Reputation: 2181
I know there's a function called expr that turns your spark sql into a spark column with that expression:
>>> from pyspark.sql import functions as F
>>> F.expr("length(name)")
Column<b'length(name)'>
Is there a function that does the opposite - turn your Column into a pyspark's sql string?
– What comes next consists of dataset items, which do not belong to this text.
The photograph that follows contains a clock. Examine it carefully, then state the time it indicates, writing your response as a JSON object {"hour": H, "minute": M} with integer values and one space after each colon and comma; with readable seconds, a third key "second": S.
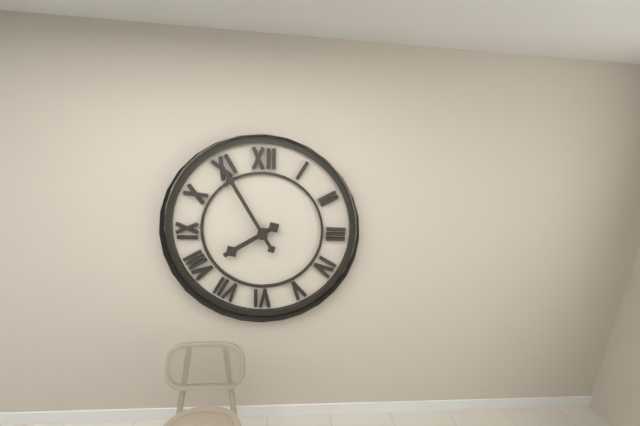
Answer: {"hour": 7, "minute": 55}
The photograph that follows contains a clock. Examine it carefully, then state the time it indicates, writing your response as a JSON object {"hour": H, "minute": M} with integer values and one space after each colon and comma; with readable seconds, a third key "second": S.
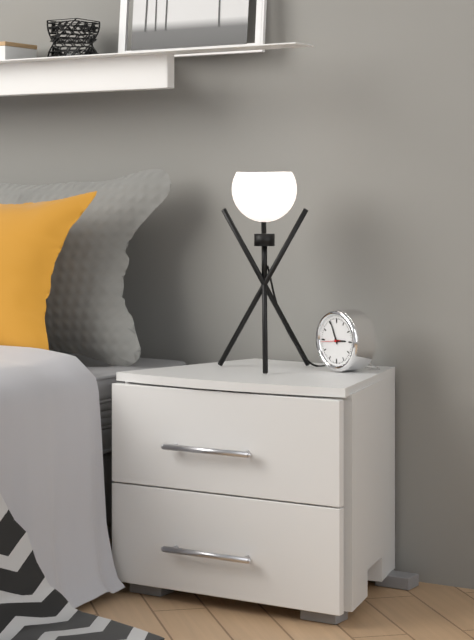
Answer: {"hour": 2, "minute": 56}
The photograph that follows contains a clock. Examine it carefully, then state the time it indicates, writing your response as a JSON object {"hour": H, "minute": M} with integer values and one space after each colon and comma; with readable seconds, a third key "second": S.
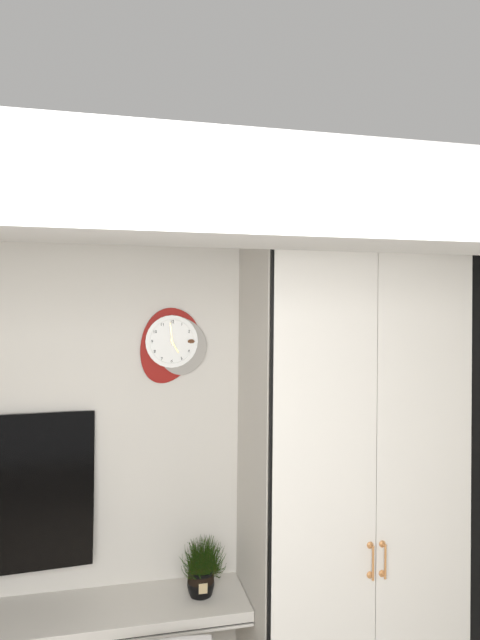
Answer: {"hour": 4, "minute": 59}
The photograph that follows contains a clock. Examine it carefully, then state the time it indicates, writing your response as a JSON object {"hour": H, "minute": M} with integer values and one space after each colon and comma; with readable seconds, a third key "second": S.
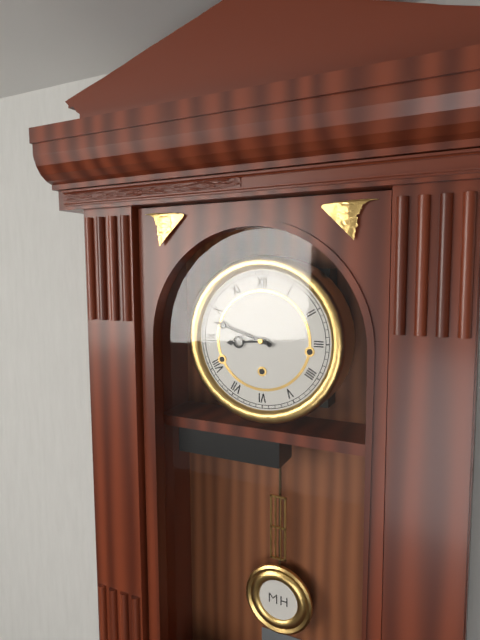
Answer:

Something like:
>>> F.inverse_expr(F.length(F.col('name')))
'length(name)'
I found out that Column's __repr__
gives you an idea what the column expression is (like Column<b'length(name)'>
, but it doesn't seem to be usable programmatically, without some hacky parsing and string-replacing.
Upvotes: 1
Views: 551
Reputation: 595
I tried the accepted answer by @Som in Spark 2.4.2 and Spark 3.2.1 and it didn't work.
The following approach worked for me in pyspark:
import pyspark
from pyspark.sql import Column
def inverse_expr(c: Column) -> str:
"""Convert a column from `Column` type to an equivalent SQL column expression (string)"""
from packaging import version
sql_expression = c._jc.expr().sql()
if version.parse(pyspark.__version__) < version.parse('3.2.0'):
# prior to Spark 3.2.0 f.col('a.b') would be converted to `a.b` instead of the correct `a`.`b`
# this workaround is used to fix this issue
sql_expression = re.sub(
r'''(`[^"'\s]+\.[^"'\s]+?`)''',
lambda x: x.group(0).replace('.', '`.`'),
sql_expression,
flags=re.MULTILINE
)
return sql_expression
>>> from pyspark.sql import functions as F
>>> inverse_expr(F.length(F.col('name')))
'length(`name`)'
>>> inverse_expr(F.length(F.lit('name')))
"length('name')"
>>> inverse_expr(F.length(F.col('table.name')))
'length(`table`.`name`)'
Upvotes: 0
Reputation: 6323
In scala, we can use column#expr
to get sql type expression as below-
length($"entities").expr.toString()
// length('entities)
In pyspark-
print(F.length("name")._jc.expr.container)
# length(name)
Upvotes: 2